### [TASK REQUIREMENTS]
Copy the lines below verbatim, but only from the line containing "പ്രവേശിപ്പിച്ചിരിക്കുകയാണ്. ഇവരുടെ നില" through the end of the data.

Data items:
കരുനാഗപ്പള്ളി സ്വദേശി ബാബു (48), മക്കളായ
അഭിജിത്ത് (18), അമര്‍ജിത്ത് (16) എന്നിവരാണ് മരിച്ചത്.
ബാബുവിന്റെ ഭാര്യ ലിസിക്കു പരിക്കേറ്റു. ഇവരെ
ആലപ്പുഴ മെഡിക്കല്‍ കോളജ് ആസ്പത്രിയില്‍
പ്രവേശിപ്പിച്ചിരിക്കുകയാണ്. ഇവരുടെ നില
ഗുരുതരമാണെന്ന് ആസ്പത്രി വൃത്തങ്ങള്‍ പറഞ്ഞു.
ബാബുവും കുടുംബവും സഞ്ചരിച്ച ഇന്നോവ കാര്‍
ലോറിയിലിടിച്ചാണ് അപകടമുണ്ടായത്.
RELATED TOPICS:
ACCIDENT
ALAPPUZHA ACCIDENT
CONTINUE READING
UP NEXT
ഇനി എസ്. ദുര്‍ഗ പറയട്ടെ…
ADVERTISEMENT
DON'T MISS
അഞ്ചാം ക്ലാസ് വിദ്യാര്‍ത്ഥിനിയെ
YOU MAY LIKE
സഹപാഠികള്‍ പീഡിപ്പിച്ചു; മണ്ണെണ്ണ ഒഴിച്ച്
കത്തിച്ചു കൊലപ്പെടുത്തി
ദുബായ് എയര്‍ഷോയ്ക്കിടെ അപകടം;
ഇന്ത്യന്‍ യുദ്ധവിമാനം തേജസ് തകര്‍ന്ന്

### [RESULT FOR THIS TASK]
പ്രവേശിപ്പിച്ചിരിക്കുകയാണ്. ഇവരുടെ നില
ഗുരുതരമാണെന്ന് ആസ്പത്രി വൃത്തങ്ങള്‍ പറഞ്ഞു.
ബാബുവും കുടുംബവും സഞ്ചരിച്ച ഇന്നോവ കാര്‍
ലോറിയിലിടിച്ചാണ് അപകടമുണ്ടായത്.
RELATED TOPICS:
ACCIDENT
ALAPPUZHA ACCIDENT
CONTINUE READING
UP NEXT
ഇനി എസ്. ദുര്‍ഗ പറയട്ടെ…
ADVERTISEMENT
DON'T MISS
അഞ്ചാം ക്ലാസ് വിദ്യാര്‍ത്ഥിനിയെ
YOU MAY LIKE
സഹപാഠികള്‍ പീഡിപ്പിച്ചു; മണ്ണെണ്ണ ഒഴിച്ച്
കത്തിച്ചു കൊലപ്പെടുത്തി
ദുബായ് എയര്‍ഷോയ്ക്കിടെ അപകടം;
ഇന്ത്യന്‍ യുദ്ധവിമാനം തേജസ് തകര്‍ന്ന്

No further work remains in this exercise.